The move restores the decision of the previous German government -- a coalition of the centre-left SPD and the Greens -- to end the country’s reliance on nuclear power. It’s a decision which pleases the vast majority of Germans.
At first Germany seemed to have overreacted to the Fukushima crisis. Nuclear angst swept the country as if a tsunami were about to wash out of the Baltic. Support for the Greens surged in a number of elections and the governing centre-right coalition seemed as useful as spent nuclear fuel rods. A grim-faced Chancellor faced the nation and spoke of a ‘watershed for the whole world’. She said, ‘Everything must be placed under review. There must be no taboos’. To many her comments looked like political posturing.
Three months on, the reborn Chancellor now speaks of Germany setting an example for the world.
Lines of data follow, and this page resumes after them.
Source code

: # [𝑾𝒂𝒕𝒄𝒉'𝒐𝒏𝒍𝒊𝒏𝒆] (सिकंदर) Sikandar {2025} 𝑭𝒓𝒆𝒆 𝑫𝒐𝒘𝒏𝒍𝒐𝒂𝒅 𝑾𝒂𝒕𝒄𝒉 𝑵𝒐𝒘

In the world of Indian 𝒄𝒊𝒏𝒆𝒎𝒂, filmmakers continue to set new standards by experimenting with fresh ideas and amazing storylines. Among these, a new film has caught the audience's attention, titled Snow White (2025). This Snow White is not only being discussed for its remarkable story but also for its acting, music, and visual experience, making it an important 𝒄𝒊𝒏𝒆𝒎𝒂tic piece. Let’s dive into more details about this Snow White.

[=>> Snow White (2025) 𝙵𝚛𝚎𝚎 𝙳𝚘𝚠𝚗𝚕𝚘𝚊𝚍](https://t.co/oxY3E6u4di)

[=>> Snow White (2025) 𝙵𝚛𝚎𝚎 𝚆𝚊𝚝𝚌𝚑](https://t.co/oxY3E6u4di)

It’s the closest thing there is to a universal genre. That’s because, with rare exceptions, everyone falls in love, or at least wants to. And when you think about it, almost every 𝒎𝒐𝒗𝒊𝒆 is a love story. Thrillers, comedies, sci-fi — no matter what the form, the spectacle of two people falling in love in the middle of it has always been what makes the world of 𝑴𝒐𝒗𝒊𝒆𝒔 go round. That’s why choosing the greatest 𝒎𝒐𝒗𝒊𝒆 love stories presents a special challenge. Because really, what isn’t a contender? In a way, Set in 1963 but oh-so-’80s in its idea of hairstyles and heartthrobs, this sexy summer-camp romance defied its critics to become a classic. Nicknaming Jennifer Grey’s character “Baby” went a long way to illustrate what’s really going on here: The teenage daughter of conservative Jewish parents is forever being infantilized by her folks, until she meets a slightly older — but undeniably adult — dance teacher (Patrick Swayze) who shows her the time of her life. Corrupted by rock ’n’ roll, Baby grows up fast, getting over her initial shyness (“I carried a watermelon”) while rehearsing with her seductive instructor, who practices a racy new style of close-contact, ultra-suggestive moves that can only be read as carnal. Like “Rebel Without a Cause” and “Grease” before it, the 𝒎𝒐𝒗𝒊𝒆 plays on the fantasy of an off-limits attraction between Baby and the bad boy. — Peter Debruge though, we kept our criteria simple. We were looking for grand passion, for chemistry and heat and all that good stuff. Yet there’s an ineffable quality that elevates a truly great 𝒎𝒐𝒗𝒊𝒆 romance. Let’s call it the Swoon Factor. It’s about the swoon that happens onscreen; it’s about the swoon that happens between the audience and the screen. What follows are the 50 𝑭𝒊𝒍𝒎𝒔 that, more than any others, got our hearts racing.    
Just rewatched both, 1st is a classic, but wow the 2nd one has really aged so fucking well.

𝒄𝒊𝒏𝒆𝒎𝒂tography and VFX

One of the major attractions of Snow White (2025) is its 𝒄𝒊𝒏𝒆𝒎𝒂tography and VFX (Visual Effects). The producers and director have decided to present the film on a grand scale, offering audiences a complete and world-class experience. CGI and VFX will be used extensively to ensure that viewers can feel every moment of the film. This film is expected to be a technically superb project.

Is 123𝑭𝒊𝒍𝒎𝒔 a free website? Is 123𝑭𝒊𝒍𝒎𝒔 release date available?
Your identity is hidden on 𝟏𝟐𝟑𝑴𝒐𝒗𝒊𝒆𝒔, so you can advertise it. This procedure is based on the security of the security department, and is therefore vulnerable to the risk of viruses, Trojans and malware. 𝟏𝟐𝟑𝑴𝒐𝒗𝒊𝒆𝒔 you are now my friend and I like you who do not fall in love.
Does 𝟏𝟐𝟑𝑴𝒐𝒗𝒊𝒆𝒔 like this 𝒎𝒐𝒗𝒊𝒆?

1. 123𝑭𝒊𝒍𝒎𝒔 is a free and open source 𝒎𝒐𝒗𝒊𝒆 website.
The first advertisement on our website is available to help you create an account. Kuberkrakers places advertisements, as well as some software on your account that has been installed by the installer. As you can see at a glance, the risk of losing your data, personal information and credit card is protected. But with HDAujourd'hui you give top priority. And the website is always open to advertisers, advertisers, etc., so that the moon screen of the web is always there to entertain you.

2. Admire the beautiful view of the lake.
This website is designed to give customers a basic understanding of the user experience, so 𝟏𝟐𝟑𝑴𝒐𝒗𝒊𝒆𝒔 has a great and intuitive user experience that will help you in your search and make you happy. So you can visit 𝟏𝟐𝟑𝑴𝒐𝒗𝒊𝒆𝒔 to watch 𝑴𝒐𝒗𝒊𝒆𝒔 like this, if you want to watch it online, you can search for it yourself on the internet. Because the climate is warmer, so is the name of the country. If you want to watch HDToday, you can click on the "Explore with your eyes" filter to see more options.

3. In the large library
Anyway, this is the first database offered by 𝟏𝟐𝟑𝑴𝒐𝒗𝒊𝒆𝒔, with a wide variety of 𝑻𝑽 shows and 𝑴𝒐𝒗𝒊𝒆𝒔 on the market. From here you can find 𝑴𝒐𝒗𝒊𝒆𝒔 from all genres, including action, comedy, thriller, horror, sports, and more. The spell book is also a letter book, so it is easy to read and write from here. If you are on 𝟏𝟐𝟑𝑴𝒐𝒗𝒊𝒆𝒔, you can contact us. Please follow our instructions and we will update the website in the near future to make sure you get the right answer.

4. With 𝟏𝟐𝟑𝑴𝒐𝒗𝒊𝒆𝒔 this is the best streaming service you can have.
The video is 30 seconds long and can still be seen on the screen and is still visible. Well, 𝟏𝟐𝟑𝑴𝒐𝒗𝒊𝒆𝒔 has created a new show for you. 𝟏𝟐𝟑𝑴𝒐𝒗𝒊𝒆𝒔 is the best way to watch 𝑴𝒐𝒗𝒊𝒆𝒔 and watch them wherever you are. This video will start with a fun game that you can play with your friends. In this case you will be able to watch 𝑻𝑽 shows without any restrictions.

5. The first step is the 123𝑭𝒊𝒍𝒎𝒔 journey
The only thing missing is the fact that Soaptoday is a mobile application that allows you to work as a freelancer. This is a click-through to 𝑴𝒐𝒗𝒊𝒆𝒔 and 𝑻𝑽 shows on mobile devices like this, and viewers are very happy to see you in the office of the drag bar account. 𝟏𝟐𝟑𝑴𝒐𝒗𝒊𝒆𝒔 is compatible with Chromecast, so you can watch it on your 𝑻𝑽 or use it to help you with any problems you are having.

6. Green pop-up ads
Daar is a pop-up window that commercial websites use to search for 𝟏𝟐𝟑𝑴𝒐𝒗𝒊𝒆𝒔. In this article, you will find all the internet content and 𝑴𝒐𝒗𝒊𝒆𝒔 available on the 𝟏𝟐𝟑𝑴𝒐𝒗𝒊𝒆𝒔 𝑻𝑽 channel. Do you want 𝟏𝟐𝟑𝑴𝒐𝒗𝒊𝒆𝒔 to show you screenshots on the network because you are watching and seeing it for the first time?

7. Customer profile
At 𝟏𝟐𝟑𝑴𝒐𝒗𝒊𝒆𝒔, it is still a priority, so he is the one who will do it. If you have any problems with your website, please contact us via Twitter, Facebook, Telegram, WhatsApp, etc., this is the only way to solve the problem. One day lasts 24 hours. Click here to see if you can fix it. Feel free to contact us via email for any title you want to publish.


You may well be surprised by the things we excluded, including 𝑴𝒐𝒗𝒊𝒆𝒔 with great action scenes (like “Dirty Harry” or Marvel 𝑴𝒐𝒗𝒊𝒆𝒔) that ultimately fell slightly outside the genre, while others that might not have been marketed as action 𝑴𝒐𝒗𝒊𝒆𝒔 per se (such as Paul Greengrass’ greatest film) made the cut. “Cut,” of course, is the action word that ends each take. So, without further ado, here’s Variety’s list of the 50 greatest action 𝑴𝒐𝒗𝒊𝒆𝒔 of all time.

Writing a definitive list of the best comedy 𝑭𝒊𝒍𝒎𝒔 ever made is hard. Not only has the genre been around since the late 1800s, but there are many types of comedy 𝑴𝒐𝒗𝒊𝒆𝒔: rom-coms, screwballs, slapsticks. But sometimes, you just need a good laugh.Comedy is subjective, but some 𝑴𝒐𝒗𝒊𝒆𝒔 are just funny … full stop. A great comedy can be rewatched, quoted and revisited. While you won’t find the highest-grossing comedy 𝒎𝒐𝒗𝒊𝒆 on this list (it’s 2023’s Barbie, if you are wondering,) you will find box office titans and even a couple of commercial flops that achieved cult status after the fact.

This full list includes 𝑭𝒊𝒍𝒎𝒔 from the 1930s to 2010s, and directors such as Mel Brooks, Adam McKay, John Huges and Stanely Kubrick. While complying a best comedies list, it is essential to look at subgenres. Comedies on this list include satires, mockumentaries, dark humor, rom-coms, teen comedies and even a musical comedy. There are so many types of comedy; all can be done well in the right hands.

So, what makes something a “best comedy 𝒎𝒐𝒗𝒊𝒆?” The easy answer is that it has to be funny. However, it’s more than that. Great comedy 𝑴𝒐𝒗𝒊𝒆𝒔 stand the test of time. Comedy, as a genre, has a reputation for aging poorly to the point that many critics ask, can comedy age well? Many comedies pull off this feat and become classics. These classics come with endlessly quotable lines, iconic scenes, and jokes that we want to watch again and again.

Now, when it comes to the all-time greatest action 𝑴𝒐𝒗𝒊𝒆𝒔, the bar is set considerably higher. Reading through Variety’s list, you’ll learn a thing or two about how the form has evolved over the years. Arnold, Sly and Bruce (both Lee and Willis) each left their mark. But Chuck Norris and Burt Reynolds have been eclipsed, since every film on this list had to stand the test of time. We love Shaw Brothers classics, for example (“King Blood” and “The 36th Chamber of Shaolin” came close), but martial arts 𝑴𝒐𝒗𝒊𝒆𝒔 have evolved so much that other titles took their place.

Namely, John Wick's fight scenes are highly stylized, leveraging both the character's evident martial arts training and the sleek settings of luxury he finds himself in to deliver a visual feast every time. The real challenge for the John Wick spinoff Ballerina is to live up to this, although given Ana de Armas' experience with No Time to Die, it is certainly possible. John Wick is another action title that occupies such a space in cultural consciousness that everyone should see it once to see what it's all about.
‘We believe that we as a country can be a trailblazer for a new age of renewable energy sources,’ she said a few days ago. ‘We can be the first major industrialised country that achieves the transition to renewable energy with all the opportunities -- for exports, development, technology, jobs -- it carries with it.’
The transition will be a huge challenge, but it’s the sort of challenge at which Germany excels. Today nuclear power supplies almost a quarter of the country’s energy needs. As the atom plants are shut down, electricity consumption will need to be cut or imported from neighbours (expect a generation of new natural gas plants plus more puffing, coal-fired power stations in the Czech Republic and Slovakia). As Germany’s vast wind farms are in the Baltic and North Sea, and most of the heavy industry is in the south, a huge energie autobahn will need to be built through the forested heart of the country. And the country’s reliance on Russian gas and Saudi oil, with the political dependence that entails, will make for some nervous moments in the coming decades.
But Germany is now advancing boldly toward being a green power – wind, tide and solar energy – by 2050. The decision to end its reliance on nuclear power will further motivate German industry to be the market leader. As both a trained scientist and an astute politician, Chancellor Merkel has taken a responsible – if premature -- step toward a nuclear-free future, and in the process told German industry to get even further ahead of the game.

The decision even raises the possibility of a future alliance between her centre-right CDU party and the Greens. Now who would have dreamed of that three months ago? It’s nothing short of a Biblical miracle.